Tuesday, April 15, 2008
1Cor 1, 2-3 Grace to you and peace from God our Father
(1Cor 1, 2-3) Grace to you and peace from God our Father
[2] To the church of God that is in Corinth, to you who have been sanctified in Christ Jesus, called to be holy, with all those everywhere who call upon the name of our Lord Jesus Christ, their Lord and ours. [3] Grace to you and peace from God our Father and the Lord Jesus Christ.
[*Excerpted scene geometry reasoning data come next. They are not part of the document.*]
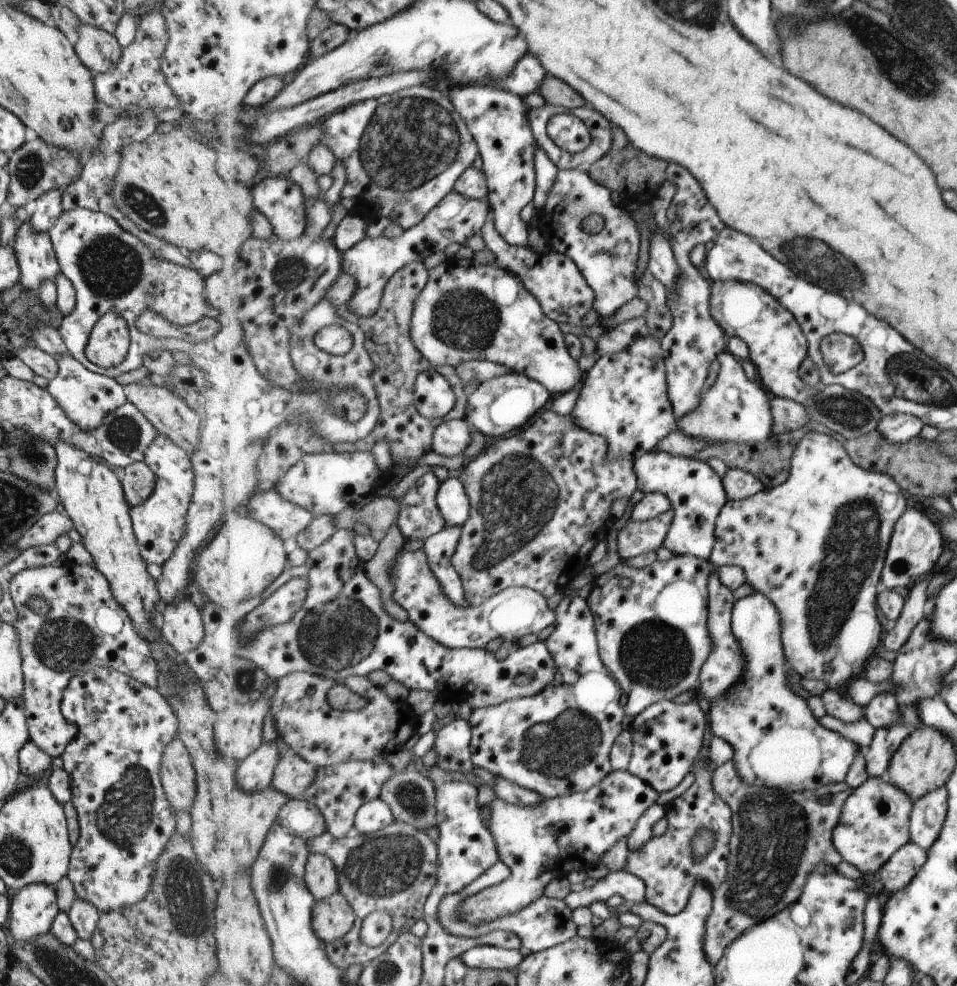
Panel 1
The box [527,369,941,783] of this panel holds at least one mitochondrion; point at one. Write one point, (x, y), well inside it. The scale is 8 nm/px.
(853, 544)

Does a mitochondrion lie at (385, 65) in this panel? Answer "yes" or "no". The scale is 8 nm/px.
yes

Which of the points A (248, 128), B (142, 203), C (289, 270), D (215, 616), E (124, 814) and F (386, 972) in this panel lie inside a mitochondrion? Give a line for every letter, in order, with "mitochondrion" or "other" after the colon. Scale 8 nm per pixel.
A: other
B: mitochondrion
C: mitochondrion
D: other
E: mitochondrion
F: mitochondrion

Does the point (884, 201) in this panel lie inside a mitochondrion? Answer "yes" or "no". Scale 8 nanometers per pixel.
no

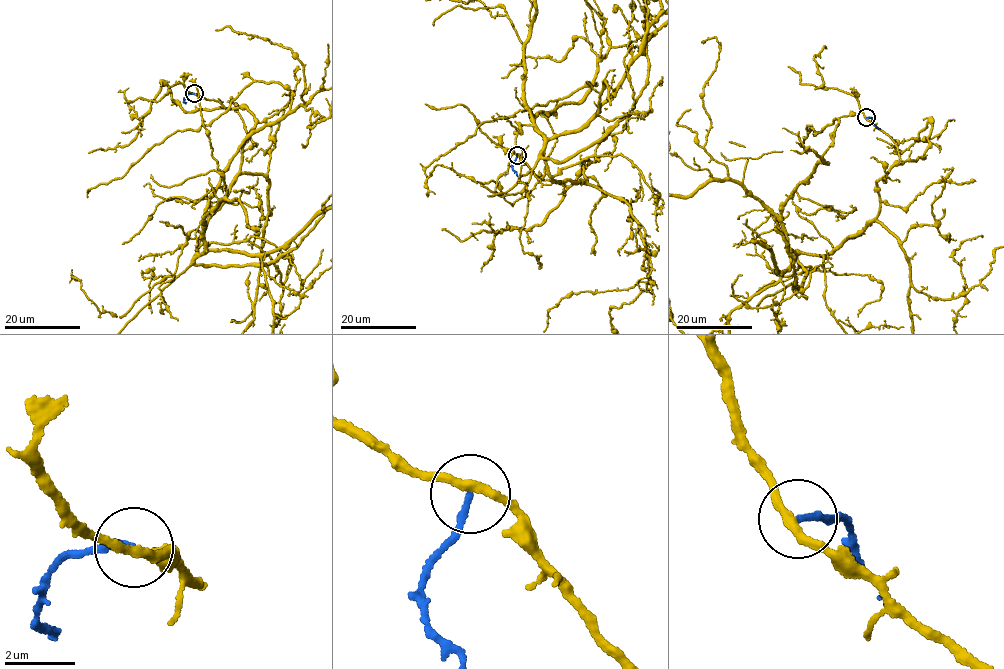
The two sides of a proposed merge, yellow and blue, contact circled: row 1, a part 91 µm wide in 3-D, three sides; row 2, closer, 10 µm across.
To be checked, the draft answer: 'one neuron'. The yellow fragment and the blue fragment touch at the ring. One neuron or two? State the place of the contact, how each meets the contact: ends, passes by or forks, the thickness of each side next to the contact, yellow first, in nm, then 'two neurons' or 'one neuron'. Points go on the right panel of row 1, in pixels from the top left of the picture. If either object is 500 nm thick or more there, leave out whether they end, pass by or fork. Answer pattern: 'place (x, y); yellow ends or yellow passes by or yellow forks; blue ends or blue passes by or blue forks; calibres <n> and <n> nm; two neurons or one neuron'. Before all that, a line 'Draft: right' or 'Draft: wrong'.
Draft: wrong
place (866, 117); yellow passes by; blue ends; calibres 260 and 180 nm; two neurons

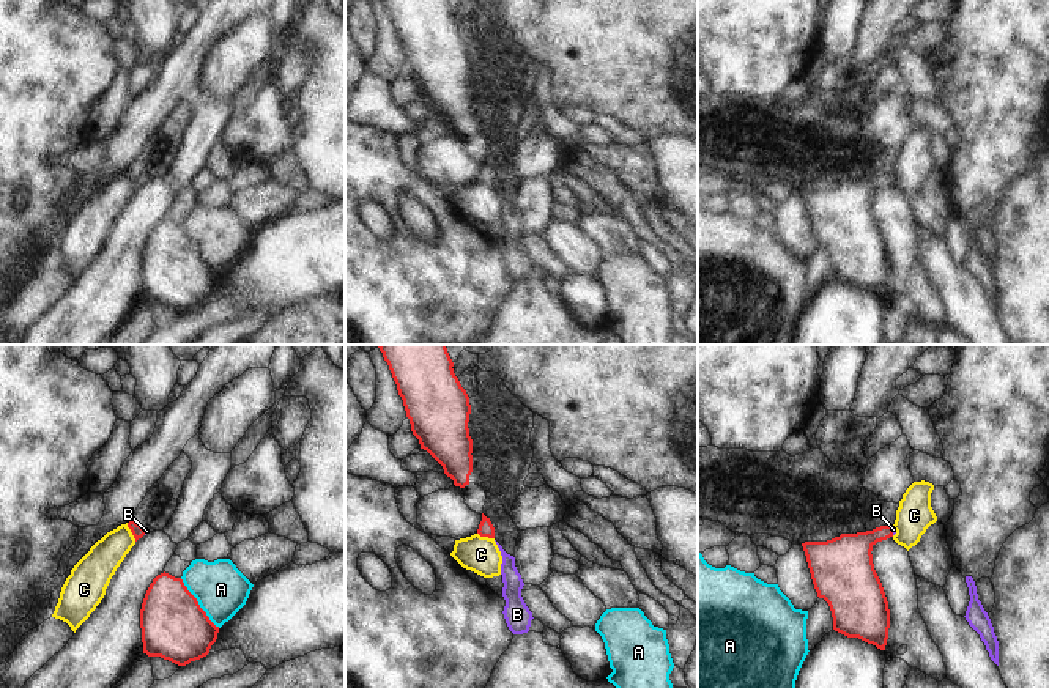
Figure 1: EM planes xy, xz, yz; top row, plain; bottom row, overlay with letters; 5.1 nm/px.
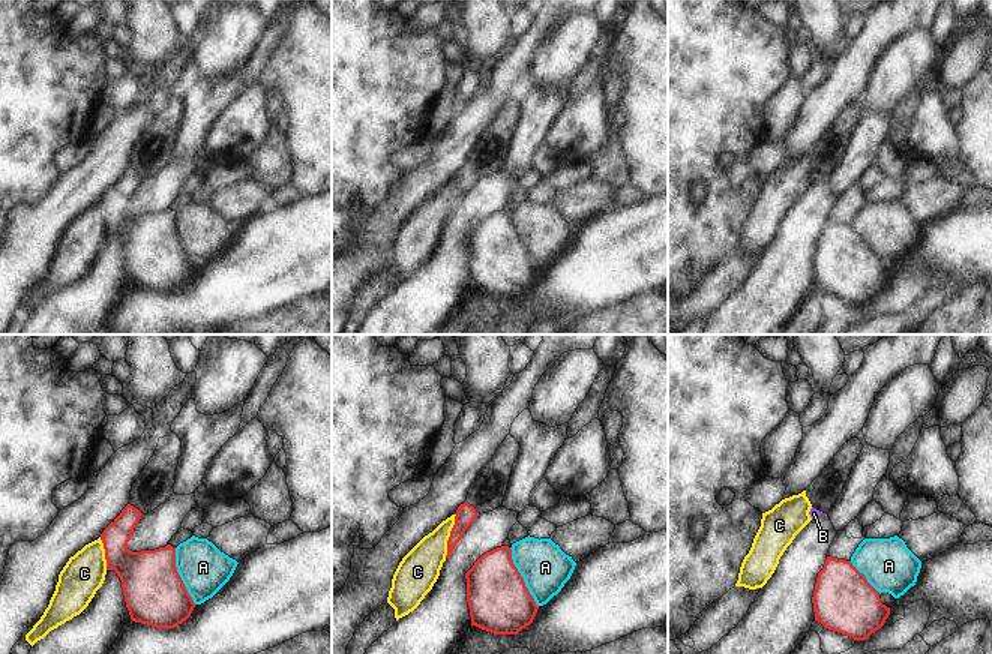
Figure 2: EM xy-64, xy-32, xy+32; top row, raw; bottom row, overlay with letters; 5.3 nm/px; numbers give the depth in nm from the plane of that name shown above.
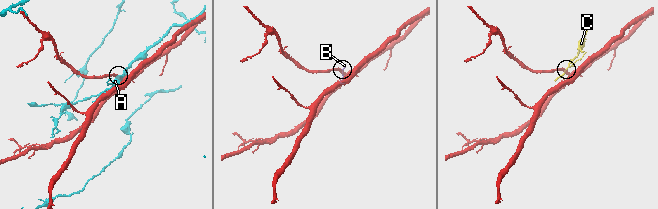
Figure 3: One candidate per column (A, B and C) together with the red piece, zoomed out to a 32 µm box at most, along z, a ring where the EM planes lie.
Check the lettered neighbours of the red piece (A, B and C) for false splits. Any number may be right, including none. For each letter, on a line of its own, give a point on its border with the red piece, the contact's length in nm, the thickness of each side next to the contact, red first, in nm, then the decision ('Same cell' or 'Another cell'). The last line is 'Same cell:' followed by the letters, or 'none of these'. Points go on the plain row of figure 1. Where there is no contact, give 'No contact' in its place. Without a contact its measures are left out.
A: Touches red at xy (197, 251). Shared border 320 nm. Thickness 340 nm (red) against 280 nm. Another cell
B: Touches red at xy (144, 180). Shared border 30 nm. Thickness 70 nm (red) against 20 nm. Same cell
C: Touches red at xy (131, 178). Shared border 110 nm. Thickness 70 nm (red) against 180 nm. Another cell
Same cell: B.

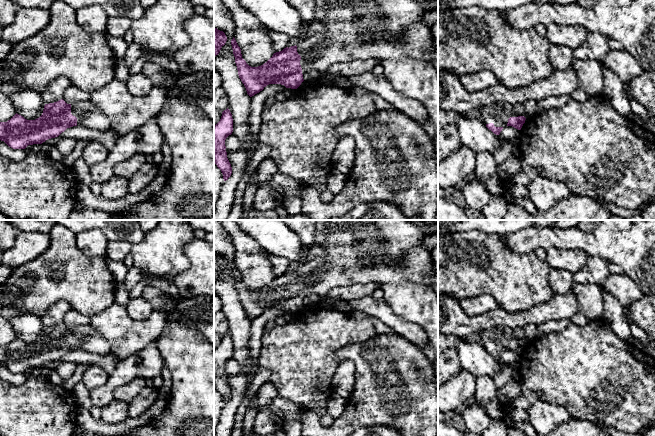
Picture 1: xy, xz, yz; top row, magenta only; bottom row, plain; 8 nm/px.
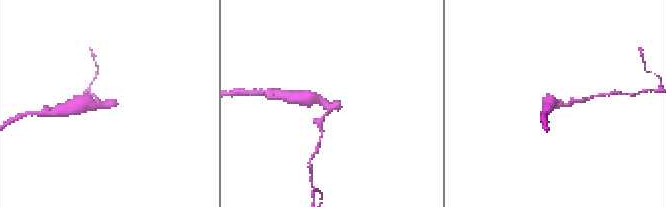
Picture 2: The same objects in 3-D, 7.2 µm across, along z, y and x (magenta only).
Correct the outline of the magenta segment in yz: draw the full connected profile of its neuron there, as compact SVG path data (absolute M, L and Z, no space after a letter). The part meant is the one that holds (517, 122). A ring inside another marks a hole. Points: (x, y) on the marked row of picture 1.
M508 102L494 103L480 107L481 120L494 134L499 135L504 126L512 126L521 130L526 118L518 116L513 105Z

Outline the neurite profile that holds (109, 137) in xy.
M73 126L67 128L64 132L62 132L58 137L51 138L42 143L42 145L56 146L59 140L63 138L74 138L78 140L97 140L104 144L109 150L111 150L117 139L117 132L114 129L109 129L106 131L98 131L86 128L84 126Z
(CCC 752) In Christian usage, the word "church" designates the liturgical assembly (Cf. 1 Cor 11:18; 14:19, 28, 34, 35), but also the local community (Cf. 1 Cor 1:2; 16:1) or the whole universal community of believers (Cf. 1 Cor 15:9; Gal 1:13; Phil 3:6). These three meanings are inseparable. "The Church" is the People that God gathers in the whole world. She exists in local communities and is made real as a liturgical, above all a Eucharistic, assembly. She draws her life from the word and the Body of Christ and so herself becomes Christ's Body. (CCC 1695) "Justified in the name of the Lord Jesus Christ and in the Spirit of our God" (2 Cor 6:11), "sanctified... (and) called to be saints" (1 Cor 1:2), Christians have become the temple of the Holy Spirit (Cf. 1 Cor 6:19). This "Spirit of the Son" teaches them to pray to the Father (Cf. Gal 4:6) and, having become their life, prompts them to act so as to bear "the fruit of the Spirit" (Gal 5:22, 25) by charity in action. Healing the wounds of sin, the Holy Spirit renews us interiorly through a spiritual transformation (Cf. Eph 4:23). He enlightens and strengthens us to live as "children of light" through "all that is good and right and true" (Eph 5:8, 9).